About Me
Based On A True Story
My name is Paul Hobson. I live in upstate New York, somewhere between waterfalls, old bridges, and the quiet hum of everyday life.
By trade, I work with my hands. I build, test, wire, measure, and troubleshoot. Precision matters. Details matter. If something doesn’t work, I fix it. If it can be better, I will make it better.
But this space isn’t about that.
Chronicles of Wasted Time is where I document the things that don’t fit neatly into a wiring diagram — the places I’ve walked, the photos I’ve taken, the books that lingered longer than they should have, the concerts that felt bigger than the venue they were played in.
I’m drawn to liminal spaces. Quiet roads. Fog rolling over stone. The kind of places that feel like they’re waiting for something.
I read a lot — horror, memoirs, philosophy, stories that unsettle more than they explain. I collect quotes the way some people collect tools. Words matter. They last.
I’m a husband. A father. A man watching his sons grow faster than feels fair. Part of this project is about holding onto moments before they slip. Not in a sentimental way — just honestly.
I believe in discipline. In paying attention. In sharpening your wits so you notice the wonderful things that are already there.
Chronicles of Wasted Time isn’t really about wasting time at all.
It’s about noticing it.
And trying, in small ways, to make it count.
Once upon a time, I ran a website—very much like this one—under my own name: PaulHobson.com. It was glorious. Clean. Personal. A small digital monument to whatever I happened to be obsessed with at the time. I wish you could’ve seen it.
But life, as it does, shifted. Domains expire. Priorities change. And somewhere in the shuffle, I let it lapse. By the time I went looking for it again, it was gone—claimed by the indifferent machinery of the internet.
So I chose a new name.
Dorian Roark is an amalgamation of two literary figures who left their mark on me.

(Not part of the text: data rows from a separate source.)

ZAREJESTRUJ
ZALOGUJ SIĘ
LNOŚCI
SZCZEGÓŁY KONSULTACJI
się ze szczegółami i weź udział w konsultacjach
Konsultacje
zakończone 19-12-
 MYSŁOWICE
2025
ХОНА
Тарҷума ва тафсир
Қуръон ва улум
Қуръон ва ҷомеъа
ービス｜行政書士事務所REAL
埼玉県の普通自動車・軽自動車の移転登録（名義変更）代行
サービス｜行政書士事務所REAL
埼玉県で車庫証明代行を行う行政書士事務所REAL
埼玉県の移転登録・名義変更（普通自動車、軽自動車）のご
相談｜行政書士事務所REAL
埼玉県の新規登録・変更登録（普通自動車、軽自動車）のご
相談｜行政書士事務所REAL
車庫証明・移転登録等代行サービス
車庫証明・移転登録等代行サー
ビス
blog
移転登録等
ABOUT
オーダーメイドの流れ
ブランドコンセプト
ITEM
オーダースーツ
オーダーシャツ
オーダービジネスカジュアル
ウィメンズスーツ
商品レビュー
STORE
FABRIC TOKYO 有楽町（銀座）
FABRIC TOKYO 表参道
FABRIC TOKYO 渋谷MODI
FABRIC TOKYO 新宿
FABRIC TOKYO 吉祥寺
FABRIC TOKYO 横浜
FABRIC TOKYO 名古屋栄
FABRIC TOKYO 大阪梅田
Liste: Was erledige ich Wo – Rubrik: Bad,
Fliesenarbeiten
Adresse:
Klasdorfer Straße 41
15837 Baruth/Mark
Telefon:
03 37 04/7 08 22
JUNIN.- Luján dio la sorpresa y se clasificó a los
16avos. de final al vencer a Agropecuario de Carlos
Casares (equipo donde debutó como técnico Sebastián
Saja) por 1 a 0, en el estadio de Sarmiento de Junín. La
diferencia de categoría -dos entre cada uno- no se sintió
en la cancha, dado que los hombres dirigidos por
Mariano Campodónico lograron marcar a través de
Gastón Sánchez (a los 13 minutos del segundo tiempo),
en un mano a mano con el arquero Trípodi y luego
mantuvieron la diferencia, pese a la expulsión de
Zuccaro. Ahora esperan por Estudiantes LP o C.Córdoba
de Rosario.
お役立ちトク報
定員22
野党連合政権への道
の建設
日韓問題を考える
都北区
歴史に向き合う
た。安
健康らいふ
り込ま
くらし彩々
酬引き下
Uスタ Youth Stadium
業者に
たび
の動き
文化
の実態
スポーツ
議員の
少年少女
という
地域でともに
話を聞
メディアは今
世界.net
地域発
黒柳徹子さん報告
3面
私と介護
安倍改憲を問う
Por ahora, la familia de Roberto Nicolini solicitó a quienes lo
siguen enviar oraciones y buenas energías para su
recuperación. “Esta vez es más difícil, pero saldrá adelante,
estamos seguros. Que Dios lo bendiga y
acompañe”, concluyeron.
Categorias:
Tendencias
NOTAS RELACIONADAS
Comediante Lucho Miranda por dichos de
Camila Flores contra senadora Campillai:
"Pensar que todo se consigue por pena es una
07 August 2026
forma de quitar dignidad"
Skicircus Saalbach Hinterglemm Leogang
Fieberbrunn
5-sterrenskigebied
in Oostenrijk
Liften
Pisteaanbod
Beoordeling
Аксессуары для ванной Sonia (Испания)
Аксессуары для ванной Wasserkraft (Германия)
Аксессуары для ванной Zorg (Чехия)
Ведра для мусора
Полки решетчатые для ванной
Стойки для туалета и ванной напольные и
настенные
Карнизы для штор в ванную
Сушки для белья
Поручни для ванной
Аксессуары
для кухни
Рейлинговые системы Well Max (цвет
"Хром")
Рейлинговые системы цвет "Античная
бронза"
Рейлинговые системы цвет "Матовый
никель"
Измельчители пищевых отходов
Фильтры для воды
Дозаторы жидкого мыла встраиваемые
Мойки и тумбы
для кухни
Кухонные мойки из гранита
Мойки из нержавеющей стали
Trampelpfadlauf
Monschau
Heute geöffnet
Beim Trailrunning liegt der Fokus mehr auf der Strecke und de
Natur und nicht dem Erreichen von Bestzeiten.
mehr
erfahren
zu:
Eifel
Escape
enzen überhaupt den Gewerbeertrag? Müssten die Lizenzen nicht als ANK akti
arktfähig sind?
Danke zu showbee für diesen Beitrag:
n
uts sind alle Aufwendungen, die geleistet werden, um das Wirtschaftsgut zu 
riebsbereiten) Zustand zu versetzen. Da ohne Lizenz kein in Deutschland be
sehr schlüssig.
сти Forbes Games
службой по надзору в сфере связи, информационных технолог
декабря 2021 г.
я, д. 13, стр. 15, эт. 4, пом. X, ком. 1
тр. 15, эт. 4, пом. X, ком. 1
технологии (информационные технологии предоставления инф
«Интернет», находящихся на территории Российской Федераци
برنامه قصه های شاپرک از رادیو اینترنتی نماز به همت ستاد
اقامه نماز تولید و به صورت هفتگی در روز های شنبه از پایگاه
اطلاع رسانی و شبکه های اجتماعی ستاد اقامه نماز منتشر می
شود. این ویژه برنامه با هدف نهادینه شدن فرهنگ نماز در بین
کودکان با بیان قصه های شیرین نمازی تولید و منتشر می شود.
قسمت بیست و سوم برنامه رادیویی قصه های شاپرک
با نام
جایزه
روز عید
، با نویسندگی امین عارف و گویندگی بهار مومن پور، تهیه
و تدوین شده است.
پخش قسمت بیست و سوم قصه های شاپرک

Dorian comes from The Portrait of Dorian Gray—Oscar Wilde’s meditation on beauty, corruption, and the hidden self. Roark belongs to Howard Roark, the uncompromising architect at the center of The Fountainhead. One represents the internal struggle; the other, defiant individualism.
Together, they make a fitting alias.
If you haven’t read either of these novels, do yourself the favor.

The noblest pleasure is the joy of understanding.

The energy of the mind is the essence of life.

Somewhere, something incredible is waiting to be known.